Trend Micro and Gigamon explained how they are working together to share intelligence on combating the latest cyber threats.

"Any company that believes it has a perfect solution for security is delusional,” Ian Farquhar, cybersecurity strategist at Gigamon, told ITProPortal at the recent Infosecurity Europe 2017 event in London, “there will never be a perfect solution.”

"There's no such thing as a silver bullet in security," added Rik Ferguson, VP of global research at TrendMicro.

"Look at the last couple of years...there are companies out there that have tried over the past 5-10 years to expand and encompass every eventuality - and we're seeing them over the past two years or so beginning to fragment and divest and refocus.” 

“Neither Trend Micro nor Gigamon have lost our focus on what we do, but we've concentrated equally on partnering with people who bring specific skill sets to the table where we can together be more than the sum of their parts."

"One of crucial things I perceive is the need to constantly innovate,” Farquhar noted, “our attackers is that they are incredibly innovative...so if we sit still and we don't innovate...we are going to fall into these attacks."

The recent WannaCry attacks have helped raise awareness of the need for improved cyber-security protection across the world, with companies now hopefully taking more care over their online defences.

As Ferguson notes, WannaCry may eventually have some silver linings, thanks to the increased awareness to cybersecurity it has brought to many businesses.

“Businesses (now) realise they can fall victim to these threats,” he notes, “but if they have decent backups, even if they do fall victim to it, they're still good, that's all going to improve the posture of businesses in general to respond to those attacks."  
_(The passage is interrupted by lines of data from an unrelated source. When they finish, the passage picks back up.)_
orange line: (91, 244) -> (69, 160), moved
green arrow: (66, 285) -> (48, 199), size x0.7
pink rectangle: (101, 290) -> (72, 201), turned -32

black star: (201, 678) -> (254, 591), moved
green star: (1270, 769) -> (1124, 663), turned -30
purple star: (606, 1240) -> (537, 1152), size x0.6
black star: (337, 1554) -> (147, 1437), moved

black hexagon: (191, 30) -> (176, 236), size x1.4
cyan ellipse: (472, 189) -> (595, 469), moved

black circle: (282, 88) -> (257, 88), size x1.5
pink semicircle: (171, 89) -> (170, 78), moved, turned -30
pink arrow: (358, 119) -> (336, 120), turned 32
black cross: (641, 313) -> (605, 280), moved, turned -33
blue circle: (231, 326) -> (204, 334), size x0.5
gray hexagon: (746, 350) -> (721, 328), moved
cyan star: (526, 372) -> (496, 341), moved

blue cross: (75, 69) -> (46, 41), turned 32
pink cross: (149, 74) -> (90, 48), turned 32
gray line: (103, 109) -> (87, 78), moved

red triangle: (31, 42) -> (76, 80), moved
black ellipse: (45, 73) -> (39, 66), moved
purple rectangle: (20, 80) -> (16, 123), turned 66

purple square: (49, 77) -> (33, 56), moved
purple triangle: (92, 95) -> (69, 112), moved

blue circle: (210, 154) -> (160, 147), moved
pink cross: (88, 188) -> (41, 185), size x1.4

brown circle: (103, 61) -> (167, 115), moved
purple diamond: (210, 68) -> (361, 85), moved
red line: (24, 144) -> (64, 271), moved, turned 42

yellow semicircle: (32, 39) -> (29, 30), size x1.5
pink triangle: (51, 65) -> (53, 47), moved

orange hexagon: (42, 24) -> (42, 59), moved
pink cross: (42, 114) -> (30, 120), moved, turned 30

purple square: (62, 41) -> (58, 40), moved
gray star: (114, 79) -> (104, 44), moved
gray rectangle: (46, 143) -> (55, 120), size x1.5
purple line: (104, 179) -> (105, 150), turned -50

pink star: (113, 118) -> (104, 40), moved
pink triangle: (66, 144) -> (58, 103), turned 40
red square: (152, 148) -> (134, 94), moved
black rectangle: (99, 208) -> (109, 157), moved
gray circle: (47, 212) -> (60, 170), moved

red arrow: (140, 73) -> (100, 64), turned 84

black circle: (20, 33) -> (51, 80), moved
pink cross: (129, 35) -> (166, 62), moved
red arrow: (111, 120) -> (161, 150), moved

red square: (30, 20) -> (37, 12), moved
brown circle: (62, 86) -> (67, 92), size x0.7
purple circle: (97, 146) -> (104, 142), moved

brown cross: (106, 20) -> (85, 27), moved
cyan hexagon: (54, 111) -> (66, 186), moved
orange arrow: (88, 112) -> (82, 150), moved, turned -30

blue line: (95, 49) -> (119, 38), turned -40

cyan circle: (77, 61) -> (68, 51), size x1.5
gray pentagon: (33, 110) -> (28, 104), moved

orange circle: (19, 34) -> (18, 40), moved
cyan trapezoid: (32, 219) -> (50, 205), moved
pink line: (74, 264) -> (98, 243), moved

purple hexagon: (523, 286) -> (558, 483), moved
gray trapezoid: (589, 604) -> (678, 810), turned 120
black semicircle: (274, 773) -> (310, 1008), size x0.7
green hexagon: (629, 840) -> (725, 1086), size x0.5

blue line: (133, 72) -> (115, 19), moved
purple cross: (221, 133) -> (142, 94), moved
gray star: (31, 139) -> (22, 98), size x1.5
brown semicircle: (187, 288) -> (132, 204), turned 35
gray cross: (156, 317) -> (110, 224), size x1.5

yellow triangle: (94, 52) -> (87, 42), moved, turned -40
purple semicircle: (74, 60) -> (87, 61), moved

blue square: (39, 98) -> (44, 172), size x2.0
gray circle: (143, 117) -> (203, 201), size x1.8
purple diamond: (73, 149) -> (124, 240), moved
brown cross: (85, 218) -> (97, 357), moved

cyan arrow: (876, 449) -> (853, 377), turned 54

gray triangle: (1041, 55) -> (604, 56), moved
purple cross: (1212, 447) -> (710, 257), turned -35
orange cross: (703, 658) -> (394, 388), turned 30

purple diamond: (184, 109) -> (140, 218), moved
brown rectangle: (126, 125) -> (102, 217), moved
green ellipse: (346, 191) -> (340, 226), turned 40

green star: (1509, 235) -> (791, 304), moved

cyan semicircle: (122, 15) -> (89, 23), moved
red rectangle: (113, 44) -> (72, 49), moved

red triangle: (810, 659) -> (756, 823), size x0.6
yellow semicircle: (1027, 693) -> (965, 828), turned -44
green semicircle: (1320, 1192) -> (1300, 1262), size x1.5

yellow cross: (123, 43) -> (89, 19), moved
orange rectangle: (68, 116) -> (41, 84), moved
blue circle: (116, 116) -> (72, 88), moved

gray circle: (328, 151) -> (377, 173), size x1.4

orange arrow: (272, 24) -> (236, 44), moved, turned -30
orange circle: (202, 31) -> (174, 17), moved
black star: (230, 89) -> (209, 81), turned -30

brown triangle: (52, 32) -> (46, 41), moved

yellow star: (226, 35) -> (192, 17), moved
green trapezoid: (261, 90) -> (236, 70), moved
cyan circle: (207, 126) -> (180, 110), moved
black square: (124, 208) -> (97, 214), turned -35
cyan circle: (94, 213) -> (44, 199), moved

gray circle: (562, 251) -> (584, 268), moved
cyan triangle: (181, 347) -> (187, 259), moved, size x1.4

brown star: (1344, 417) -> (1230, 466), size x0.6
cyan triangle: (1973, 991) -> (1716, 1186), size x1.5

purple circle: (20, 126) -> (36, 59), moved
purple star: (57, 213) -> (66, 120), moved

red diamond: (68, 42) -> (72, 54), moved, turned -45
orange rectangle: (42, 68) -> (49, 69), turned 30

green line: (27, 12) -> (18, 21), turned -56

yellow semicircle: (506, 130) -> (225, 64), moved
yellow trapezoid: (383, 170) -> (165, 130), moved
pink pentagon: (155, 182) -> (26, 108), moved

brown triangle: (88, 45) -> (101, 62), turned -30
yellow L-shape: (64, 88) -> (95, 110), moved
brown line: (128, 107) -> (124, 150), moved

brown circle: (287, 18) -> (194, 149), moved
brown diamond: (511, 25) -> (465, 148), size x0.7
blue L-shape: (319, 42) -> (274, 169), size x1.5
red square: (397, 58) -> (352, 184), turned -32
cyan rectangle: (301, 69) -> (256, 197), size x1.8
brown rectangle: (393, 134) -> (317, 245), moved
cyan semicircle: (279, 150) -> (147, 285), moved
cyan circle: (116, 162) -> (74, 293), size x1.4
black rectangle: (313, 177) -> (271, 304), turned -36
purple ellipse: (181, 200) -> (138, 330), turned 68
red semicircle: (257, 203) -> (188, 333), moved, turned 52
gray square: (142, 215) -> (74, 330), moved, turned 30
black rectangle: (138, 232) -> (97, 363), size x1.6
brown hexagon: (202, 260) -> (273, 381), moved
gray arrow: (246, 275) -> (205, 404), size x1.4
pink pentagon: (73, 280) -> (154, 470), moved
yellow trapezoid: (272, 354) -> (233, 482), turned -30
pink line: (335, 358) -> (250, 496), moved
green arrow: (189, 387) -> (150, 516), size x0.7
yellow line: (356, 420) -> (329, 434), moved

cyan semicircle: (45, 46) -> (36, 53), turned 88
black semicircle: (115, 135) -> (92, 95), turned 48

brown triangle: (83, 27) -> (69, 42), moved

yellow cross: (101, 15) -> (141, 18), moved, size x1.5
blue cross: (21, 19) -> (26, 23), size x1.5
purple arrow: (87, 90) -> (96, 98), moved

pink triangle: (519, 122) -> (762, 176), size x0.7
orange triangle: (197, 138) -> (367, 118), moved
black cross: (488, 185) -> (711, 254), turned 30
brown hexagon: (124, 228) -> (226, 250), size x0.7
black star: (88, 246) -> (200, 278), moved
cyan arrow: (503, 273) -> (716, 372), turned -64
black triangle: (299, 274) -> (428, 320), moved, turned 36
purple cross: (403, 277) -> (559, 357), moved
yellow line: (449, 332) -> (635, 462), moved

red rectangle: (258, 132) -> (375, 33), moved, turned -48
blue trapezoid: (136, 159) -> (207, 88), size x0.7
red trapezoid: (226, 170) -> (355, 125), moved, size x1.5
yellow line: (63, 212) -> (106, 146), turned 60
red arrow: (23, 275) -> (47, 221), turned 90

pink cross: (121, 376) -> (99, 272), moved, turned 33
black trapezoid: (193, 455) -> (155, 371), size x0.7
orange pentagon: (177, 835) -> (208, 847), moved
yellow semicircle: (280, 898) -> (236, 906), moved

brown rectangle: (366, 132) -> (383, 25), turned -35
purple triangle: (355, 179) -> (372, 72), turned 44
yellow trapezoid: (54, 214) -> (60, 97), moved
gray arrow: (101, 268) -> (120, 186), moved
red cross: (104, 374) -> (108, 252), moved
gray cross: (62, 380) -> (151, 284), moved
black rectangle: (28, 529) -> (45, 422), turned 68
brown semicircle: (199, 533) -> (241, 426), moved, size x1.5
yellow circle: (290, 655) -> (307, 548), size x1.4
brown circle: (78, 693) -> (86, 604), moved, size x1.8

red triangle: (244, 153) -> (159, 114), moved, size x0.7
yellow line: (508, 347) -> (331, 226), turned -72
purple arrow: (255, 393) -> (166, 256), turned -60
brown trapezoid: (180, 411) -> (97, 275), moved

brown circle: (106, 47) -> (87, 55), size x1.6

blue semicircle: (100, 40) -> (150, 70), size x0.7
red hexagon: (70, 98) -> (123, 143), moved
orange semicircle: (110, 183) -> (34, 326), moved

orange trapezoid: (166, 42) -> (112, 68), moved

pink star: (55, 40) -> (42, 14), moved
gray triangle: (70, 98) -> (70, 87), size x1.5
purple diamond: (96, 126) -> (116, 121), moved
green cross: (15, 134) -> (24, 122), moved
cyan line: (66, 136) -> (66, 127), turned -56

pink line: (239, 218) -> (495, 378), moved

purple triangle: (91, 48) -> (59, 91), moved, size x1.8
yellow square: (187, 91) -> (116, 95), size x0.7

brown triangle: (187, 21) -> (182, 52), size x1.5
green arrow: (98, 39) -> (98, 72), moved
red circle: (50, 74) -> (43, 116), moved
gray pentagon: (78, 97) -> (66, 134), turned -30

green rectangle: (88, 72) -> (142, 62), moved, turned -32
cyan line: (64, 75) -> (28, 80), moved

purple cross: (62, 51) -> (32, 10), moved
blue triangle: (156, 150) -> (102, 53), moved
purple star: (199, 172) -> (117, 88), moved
“Large enterprises still being hit by attacks,” Farquhar adds, “to me, that’s a real surprising thing - as if these businesses really had visibility into their office networks, the fact that a WannaCry-infected PC was there...would have set off alarms straight away.”

“The value of pervasive visibility - to just put it at the edge, means you can deal with the threat quickly.” 

With more and more devices set to be connected to the Internet of Things over the next few years, the need for closer collaboration on security threats is greater than ever.

“It’s not necessarily bleak - it is addressable,” Ferguson says, “it’s not that it can’t be done, we’re not saying this is an insoluble problem, we’re going to have real trouble building a secure IoT...we can do it, but it needs dialogue, and we need to make sure that dialogue is open, and needs to include the security industry, manufacturers, and it needs to include government and regulatory bodies.”

"We're in a more educated place,” he concludes, “but what we do have to remember is that everyday is someone's first day online!"